This is Not a Children’s Story.
Now, I’ve upset some of you in the past for saying that, but it doesn’t change the facts.
This story was not meant for children.
It wasn’t intended to be the subject of baby nursery decorations.
It is one of the most violent, one of the most tragic… It is a story filled with more heartache, despair, judgment, anguish, and pain than almost any other story in the Bible.
Noah and the Ark… and yet when you hear that, some of you immediately go to a children’s story.
You immediately go to the little bearded guy looking out the window with a dove in his hand and a rainbow above him.
Maybe you had the Fischer Price set where the boat would actually split open with the little animals, two by two, or maybe you had the Weebles set.
Never mix the two, alright?
They don’t fit in the same slots!
A couple weeks ago we saw a set from the 1800’s in the Greensboro Historical Museum - they’ve been around a while!

◇ ◇ ◇

* WORK ITEM
According to the Noah and the Ark excerpt, where was a set from the 1800s seen a couple of weeks ago? Rely only on the Noah and the Ark excerpt, not on outside knowledge.

* PROVIDED MATERIAL
◇ ◇ ◇

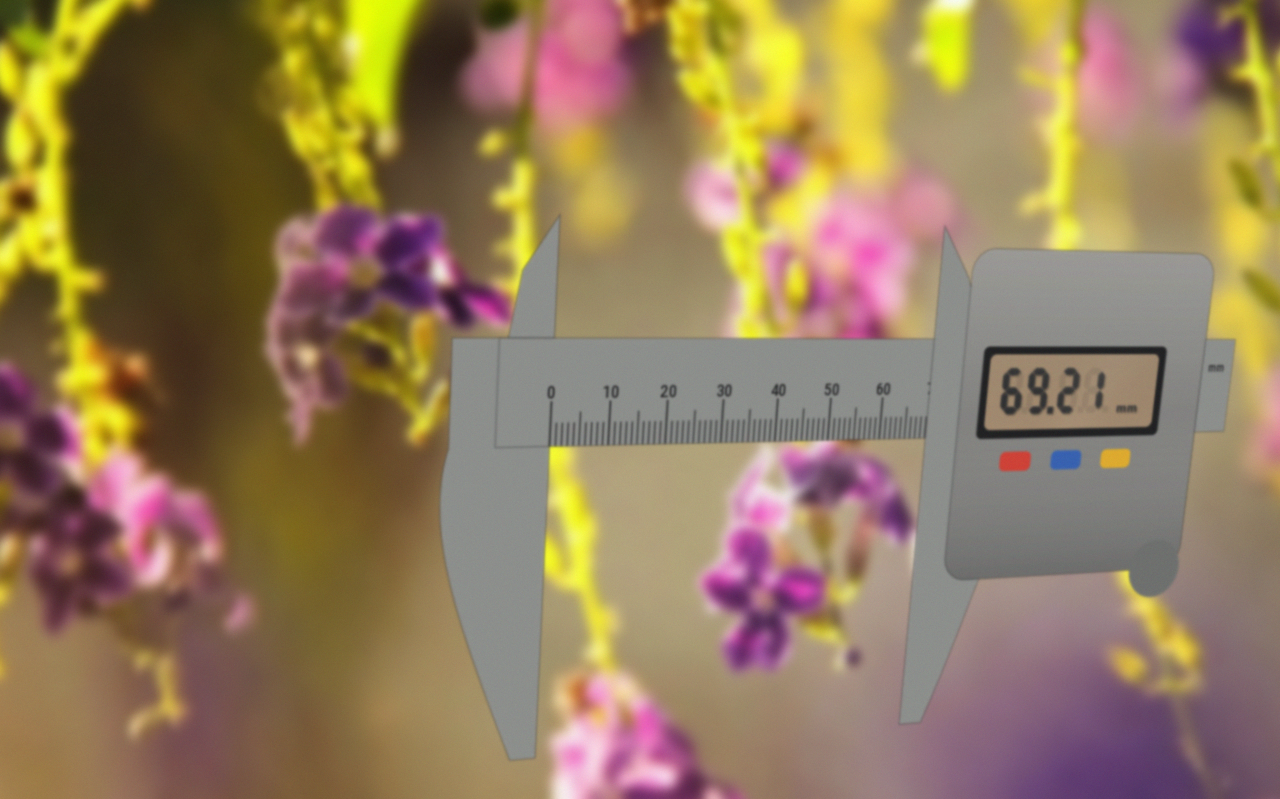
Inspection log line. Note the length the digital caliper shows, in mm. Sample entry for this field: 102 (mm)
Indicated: 69.21 (mm)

◇ ◇ ◇

* TASK OUTPUT
In the Greensboro Historical Museum.